Classifier			Accuracy	Recall	F-Measure
ML	SVM		77.50%	72.50%	78.80%
	GNB		92.88%	99.50%	94.10%
	LR		96.22%	99.40%	96.80%
	RF		99.16%	99.00%	99.30%
	KNC		93.08%	93.80%	94.00%
	DT		99.00%	99.10%	99.10%
	LDA		98.72%	98.80%	98.90%
DL	Proposed framework		99.44%	99.12%	99.52%

. The results of the investigation clearly show that the LSTM model is more accurate than the other ML methods currently in use, as demonstrated by its excellent F-measure scores. It is noteworthy, nevertheless, that the recall performance of the LR and GNB models was higher than that of the LSTM model. These findings suggest that the LSTM model excels in overall accuracy and effectively captures true negatives and true positives, as demonstrated by its high F-measure scores. However, as evidenced by their superior ability to detect true positives, the LR and GNB models indicate how effective they are at reducing false negatives and enhancing recall. Furthermore, an X dataset was used to compare the performance of the LSTM model with the Dynamic CNN and DNN models. The results demonstrated that the Dynamic CNN and DNN models outperformed LSTM in each of the performance criteria.
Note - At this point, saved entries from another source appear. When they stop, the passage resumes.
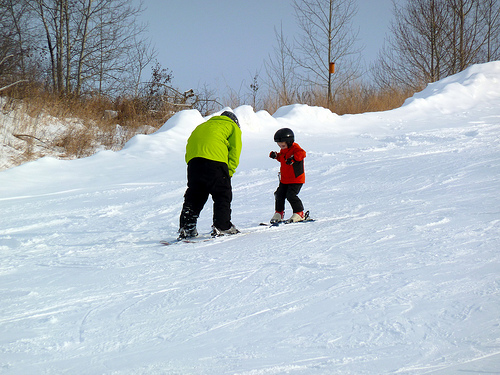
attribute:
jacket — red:
[273, 142, 306, 184]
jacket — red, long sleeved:
[271, 141, 311, 183]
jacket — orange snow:
[265, 141, 307, 186]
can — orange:
[330, 61, 335, 73]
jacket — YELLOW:
[171, 110, 261, 175]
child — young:
[261, 122, 315, 229]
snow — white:
[381, 165, 433, 230]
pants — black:
[270, 178, 302, 214]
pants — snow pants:
[177, 162, 247, 238]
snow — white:
[329, 171, 478, 324]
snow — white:
[0, 61, 500, 373]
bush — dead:
[53, 125, 99, 160]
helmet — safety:
[270, 116, 312, 143]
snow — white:
[215, 272, 277, 334]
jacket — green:
[163, 120, 265, 164]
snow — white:
[13, 228, 107, 265]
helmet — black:
[274, 123, 300, 148]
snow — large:
[335, 180, 476, 317]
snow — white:
[335, 179, 442, 322]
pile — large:
[401, 58, 496, 113]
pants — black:
[176, 154, 233, 233]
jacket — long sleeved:
[184, 114, 242, 174]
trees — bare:
[0, 0, 498, 111]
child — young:
[269, 124, 309, 224]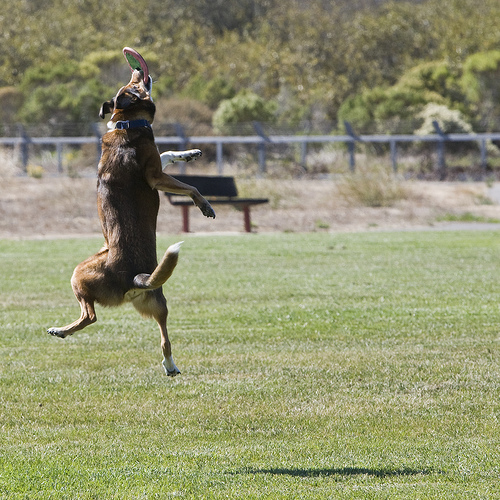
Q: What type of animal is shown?
A: Dog.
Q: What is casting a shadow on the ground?
A: Dog.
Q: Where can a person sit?
A: Bench.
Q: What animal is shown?
A: Dog.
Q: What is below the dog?
A: Grass.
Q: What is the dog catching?
A: A frisbee.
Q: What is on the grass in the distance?
A: Bench.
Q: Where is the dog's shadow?
A: On the grass.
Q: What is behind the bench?
A: A fence.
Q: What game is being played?
A: Frisbee.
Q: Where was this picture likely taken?
A: A park.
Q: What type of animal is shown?
A: Dog.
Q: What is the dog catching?
A: Frisbee.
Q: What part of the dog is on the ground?
A: Back right leg.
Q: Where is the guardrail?
A: Background.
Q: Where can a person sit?
A: Bench.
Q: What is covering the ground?
A: Grass.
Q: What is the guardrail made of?
A: Metal.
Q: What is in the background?
A: Trees.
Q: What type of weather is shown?
A: Sunny.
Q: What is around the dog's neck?
A: A collar.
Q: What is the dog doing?
A: Jumping.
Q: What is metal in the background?
A: A fence.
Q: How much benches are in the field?
A: One.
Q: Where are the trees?
A: Behind the metal fence.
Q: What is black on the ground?
A: The dog's shadow.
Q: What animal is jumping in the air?
A: A dog.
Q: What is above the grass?
A: A dog.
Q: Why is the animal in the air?
A: It's catching a frisbee.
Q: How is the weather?
A: Sunny.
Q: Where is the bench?
A: Next to the fence.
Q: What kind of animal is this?
A: A dog.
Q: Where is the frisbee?
A: In the dog's mouth.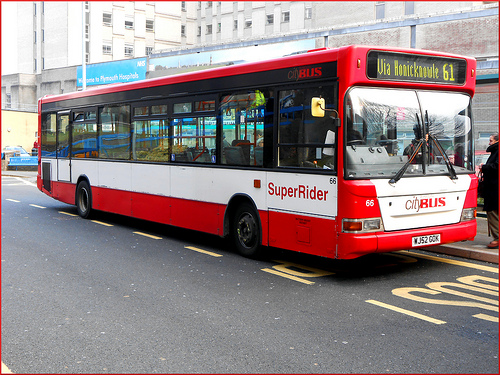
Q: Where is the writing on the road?
A: Under the bus.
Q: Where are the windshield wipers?
A: On the front window.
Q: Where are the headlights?
A: On the front of the bus.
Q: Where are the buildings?
A: Behind the bus.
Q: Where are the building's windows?
A: Above the bus.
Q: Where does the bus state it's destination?
A: Above the windshield.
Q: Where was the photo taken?
A: City street.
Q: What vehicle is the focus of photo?
A: Bus.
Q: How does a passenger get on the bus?
A: Front door.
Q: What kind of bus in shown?
A: Passenger.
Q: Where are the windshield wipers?
A: Front windows.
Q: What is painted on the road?
A: Yellow lines.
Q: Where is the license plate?
A: Bottom front.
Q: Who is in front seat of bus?
A: Driver.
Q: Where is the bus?
A: On road.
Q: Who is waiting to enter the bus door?
A: Female.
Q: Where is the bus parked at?
A: Bus stop.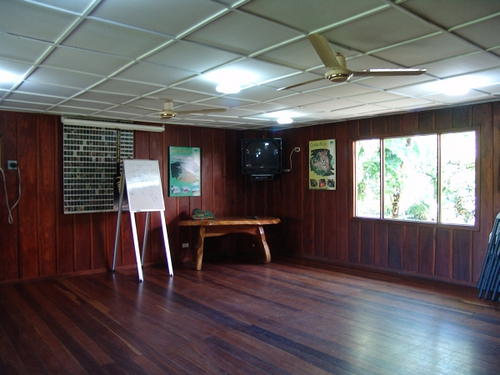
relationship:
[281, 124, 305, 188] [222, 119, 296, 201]
wire on tv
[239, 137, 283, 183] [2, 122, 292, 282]
television mounted on wall wall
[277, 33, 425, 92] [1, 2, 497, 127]
ceiling fan hanging from ceiling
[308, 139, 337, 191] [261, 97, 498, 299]
painting on wall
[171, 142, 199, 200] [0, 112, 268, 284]
art frame hanging on wall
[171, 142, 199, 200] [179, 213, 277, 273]
art frame hanging above table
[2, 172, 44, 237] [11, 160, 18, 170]
wire plugged into socket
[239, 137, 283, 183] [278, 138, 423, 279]
television on wall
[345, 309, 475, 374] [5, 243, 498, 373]
reflection on floor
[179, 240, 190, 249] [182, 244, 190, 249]
plug in plug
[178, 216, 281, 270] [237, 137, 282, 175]
table under tv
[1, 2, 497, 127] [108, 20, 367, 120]
ceiling with design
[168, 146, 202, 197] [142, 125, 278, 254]
art frame on wall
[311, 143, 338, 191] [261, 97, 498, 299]
painting on wall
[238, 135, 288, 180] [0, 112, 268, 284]
television on wall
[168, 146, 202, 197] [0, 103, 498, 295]
art frame on wall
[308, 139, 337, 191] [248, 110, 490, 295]
painting on wall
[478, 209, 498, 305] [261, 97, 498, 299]
chairs on wall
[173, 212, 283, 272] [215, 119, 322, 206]
table below television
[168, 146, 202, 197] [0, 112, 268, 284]
art frame on wall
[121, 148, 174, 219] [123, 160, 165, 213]
board attached to board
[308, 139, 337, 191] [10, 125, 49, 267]
painting on wall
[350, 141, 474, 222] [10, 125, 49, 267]
window in wall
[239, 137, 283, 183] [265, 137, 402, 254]
television on wall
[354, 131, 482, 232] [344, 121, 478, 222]
window on window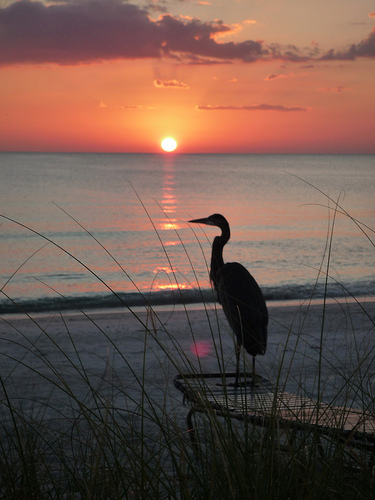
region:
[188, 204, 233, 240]
head of a bird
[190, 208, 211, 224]
peck of a bird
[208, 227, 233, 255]
neck of a bird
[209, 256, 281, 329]
body of a bird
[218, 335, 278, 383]
leg of a bird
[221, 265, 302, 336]
wing of a bird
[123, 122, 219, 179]
sunset in the background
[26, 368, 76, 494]
weed grass on a beach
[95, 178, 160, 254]
body of ocean water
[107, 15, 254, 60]
a sky full of clouds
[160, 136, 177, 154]
The sun in the sky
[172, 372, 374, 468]
A beach chair in the sand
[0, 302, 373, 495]
Sand at the beach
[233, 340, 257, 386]
The legs of the bird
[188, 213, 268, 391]
The bird is on a chair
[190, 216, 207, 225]
The beak of the bird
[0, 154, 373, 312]
A body of water near the bird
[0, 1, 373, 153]
The sky above the body of water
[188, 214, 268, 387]
The bird is standing still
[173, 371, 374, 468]
The chair is at the beach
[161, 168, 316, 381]
a bird in water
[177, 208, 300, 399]
a bird in ground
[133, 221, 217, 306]
sky in the top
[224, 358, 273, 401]
legs of the bird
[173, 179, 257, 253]
face of the bird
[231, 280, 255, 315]
skin of the bird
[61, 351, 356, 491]
a grass on the side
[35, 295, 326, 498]
a grass on the back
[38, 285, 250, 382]
a clear view of ground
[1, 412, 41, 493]
weed grass near a beach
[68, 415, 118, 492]
weed grass near a beach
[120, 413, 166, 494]
weed grass near a beach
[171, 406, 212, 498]
weed grass near a beach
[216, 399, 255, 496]
weed grass near a beach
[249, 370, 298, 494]
weed grass near a beach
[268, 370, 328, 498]
weed grass near a beach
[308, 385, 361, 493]
weed grass near a beach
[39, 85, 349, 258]
the sun is setting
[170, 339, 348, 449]
a chair is by the water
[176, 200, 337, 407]
the bird perches on the chair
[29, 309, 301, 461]
the grass is overgrown by the chair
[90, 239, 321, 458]
the sun reflects in the water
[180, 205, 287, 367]
the bird is dark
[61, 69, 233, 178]
the sky is orange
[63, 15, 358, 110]
clouds are in the sky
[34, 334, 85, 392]
the water id ark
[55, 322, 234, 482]
the grass is tall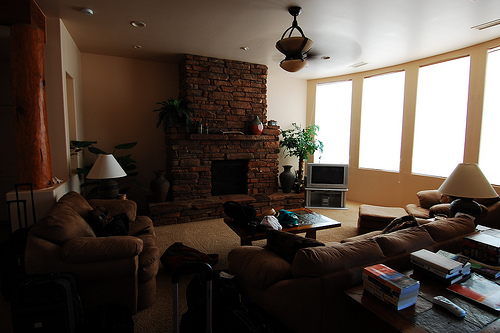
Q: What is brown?
A: Fireplace.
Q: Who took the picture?
A: Man.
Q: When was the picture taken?
A: Daytime.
This indicates that Dynamic CNN and DNN models, which are specifically designed to handle the particular issues given by X data, have more robust feature extraction and pattern identification skills. Consequently, these findings show the need to choose models that are consistent with the intrinsic properties of the data, thereby identifying possible domains for further development and investigation within the LSTM model to improve performance in the realm of social media analytics.

6. Conclusions and Future Work

This paper introduces the first utilization of LSTM in Instagram for fake account detection. The experiments conducted using the real dataset for the Instagram accounts show that the proposed framework effectively and efficiently detects fake accounts. The performance evaluation and comparison with other ML models showed the superiority of the proposed framework, achieving an accuracy of 97.42% for the first dataset and 94.21% for the second dataset.

Furthermore, the framework underwent comprehensive testing using an X dataset, resulting in an impressive accuracy of 99.42%. Including the X database in the evaluation enabled the assessment of the model’s generalizability and robustness across diverse social media platforms and yielded valuable insights into its performance. These results collectively underscore the robustness and versatility of the proposed model, positioning it as a promising solution for detecting fake accounts across various social media platforms.

Building upon these promising outcomes, several avenues exist for future research and development in fake account detection on social media platforms. While our framework exhibited remarkable accuracy on Instagram and X data, it would be beneficial to extend its assessment to a broader spectrum of social media platforms, each with its unique user behaviors and characteristics. Finally, investigating the potential integration of additional data sources, such as user interactions, geographic information, and content analysis, could provide richer contextual information for improved accuracy.